_Work instructions_:
From the line with "и честно соперничать, единороссы устраивают" through the final line, transcribe the material below character for character; include no other lines.
*** Records shown Section Begins ***
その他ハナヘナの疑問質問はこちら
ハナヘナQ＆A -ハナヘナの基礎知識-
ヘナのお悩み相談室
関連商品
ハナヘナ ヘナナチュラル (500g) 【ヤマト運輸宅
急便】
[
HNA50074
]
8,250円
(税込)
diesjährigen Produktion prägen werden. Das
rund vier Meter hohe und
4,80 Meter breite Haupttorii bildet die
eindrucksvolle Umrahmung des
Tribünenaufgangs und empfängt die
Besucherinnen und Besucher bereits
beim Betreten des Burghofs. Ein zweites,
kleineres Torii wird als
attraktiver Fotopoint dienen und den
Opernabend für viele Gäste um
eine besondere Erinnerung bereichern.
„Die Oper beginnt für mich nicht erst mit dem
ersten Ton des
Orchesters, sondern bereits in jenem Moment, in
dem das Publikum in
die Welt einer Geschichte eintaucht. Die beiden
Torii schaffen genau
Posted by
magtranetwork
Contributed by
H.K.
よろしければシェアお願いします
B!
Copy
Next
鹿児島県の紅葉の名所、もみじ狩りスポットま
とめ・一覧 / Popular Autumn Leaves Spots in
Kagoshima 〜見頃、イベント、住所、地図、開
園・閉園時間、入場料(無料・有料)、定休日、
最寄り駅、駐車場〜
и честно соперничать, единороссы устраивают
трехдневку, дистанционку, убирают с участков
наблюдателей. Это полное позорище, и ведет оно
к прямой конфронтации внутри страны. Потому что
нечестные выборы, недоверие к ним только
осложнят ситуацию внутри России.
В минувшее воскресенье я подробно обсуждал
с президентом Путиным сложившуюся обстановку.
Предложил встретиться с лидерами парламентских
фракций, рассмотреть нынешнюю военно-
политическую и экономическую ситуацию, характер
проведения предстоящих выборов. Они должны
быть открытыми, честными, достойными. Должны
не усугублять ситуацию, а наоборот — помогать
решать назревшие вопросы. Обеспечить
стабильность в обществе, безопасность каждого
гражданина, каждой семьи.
*** Records shown Section Ends ***
_Result_:
и честно соперничать, единороссы устраивают
трехдневку, дистанционку, убирают с участков
наблюдателей. Это полное позорище, и ведет оно
к прямой конфронтации внутри страны. Потому что
нечестные выборы, недоверие к ним только
осложнят ситуацию внутри России.
В минувшее воскресенье я подробно обсуждал
с президентом Путиным сложившуюся обстановку.
Предложил встретиться с лидерами парламентских
фракций, рассмотреть нынешнюю военно-
политическую и экономическую ситуацию, характер
проведения предстоящих выборов. Они должны
быть открытыми, честными, достойными. Должны
не усугублять ситуацию, а наоборот — помогать
решать назревшие вопросы. Обеспечить
стабильность в обществе, безопасность каждого
гражданина, каждой семьи.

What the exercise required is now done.